Georgia to Require Students to Pick Career Path Georgia is about to start requiring its 9th graders to pick a career path and follow a class schedule that's at least partially tailored to it, in response to House Bill 186. The objective is to raise career and college readiness. Students will pick a potential job to pursue in one of 17 broad career categories. Teachers would start talking to students about potential career opportunities, starting as early as 5th grade. (Atlanta Journal-Constitution, 12/12/11) (summary courtesy of ECS e-clips)
I recall in the 1970's and 80's some schools used tracking to decide in middle school which students were fit for college and which should pursue a "vocational" track instead. Tracking proved to be misguided at best., inequitable, and even discriminatory in some cases. Factors such as parent's socioeconomic status or career choice, or the child's academic progress at one point in time, could easily influence a guidance counselor's advice about a child's "fitness" for a track.

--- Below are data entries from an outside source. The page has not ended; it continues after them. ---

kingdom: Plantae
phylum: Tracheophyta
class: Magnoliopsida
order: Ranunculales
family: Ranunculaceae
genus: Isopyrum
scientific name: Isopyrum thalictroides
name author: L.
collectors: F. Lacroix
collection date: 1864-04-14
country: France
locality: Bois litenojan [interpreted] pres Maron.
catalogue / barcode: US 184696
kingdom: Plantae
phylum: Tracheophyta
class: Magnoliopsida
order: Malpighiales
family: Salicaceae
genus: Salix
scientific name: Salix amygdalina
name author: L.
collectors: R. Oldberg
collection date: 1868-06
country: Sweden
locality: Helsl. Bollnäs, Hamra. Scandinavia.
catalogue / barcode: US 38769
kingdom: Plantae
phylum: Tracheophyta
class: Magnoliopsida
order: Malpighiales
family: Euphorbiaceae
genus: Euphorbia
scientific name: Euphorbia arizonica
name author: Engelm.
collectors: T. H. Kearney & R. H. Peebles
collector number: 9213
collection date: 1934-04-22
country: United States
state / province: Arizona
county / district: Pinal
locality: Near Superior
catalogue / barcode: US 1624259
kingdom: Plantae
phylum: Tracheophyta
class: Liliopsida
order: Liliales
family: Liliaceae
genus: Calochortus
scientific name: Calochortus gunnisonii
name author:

I agree with Marc Hayes, an Internet company owner quoted in the article that 9th graders have no idea what career would best for them and that the job market will be different by the time they enter it. But I have a bigger concern that focusing on one path will close doors and limit options in a world that has all but eliminated the concept of a life-long career. The right approach would promote a focus for "career readiness" while sending the message that your chosen career may not exist in ten years and you need life-long learning "readiness" to take on whatever the world needs.